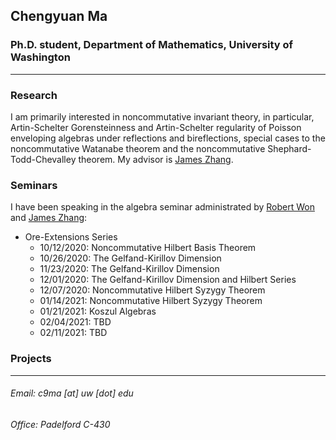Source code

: ## Chengyuan Ma

### Ph.D. student, Department of Mathematics, University of Washington

---

### Research

I am primarily interested in noncommutative invariant theory, in particular, Artin-Schelter Gorensteinness and Artin-Schelter regularity of Poisson enveloping algebras under reflections and bireflections, special cases to the noncommutative Watanabe theorem and the noncommutative Shephard-Todd-Chevalley theorem. My advisor is [James Zhang](https://math.washington.edu/people/james-zhang).

### Seminars

I have been speaking in the algebra seminar administrated by [Robert Won](https://faculty.washington.edu/robwon/) and [James Zhang](https://math.washington.edu/people/james-zhang):

- Ore-Extensions Series
  - 10/12/2020: Noncommutative Hilbert Basis Theorem
  - 10/26/2020: The Gelfand-Kirillov Dimension
  - 11/23/2020: The Gelfand-Kirillov Dimension
  - 12/01/2020: The Gelfand-Kirillov Dimension and Hilbert Series
  - 12/07/2020: Noncommutative Hilbert Syzygy Theorem
  - 01/14/2021: Noncommutative Hilbert Syzygy Theorem
  - 01/21/2021: Koszul Algebras
  - 02/04/2021: TBD
  - 02/11/2021: TBD

### Projects



---

###### Email: c9ma [at] uw [dot] edu
###### Office: Padelford C-430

= = = = =

**Instructions for the task:** Every line of the listing that holds the word "Syzygy" is to be found and copied.

**Your response:**
  - 12/07/2020: Noncommutative Hilbert Syzygy Theorem
  - 01/14/2021: Noncommutative Hilbert Syzygy Theorem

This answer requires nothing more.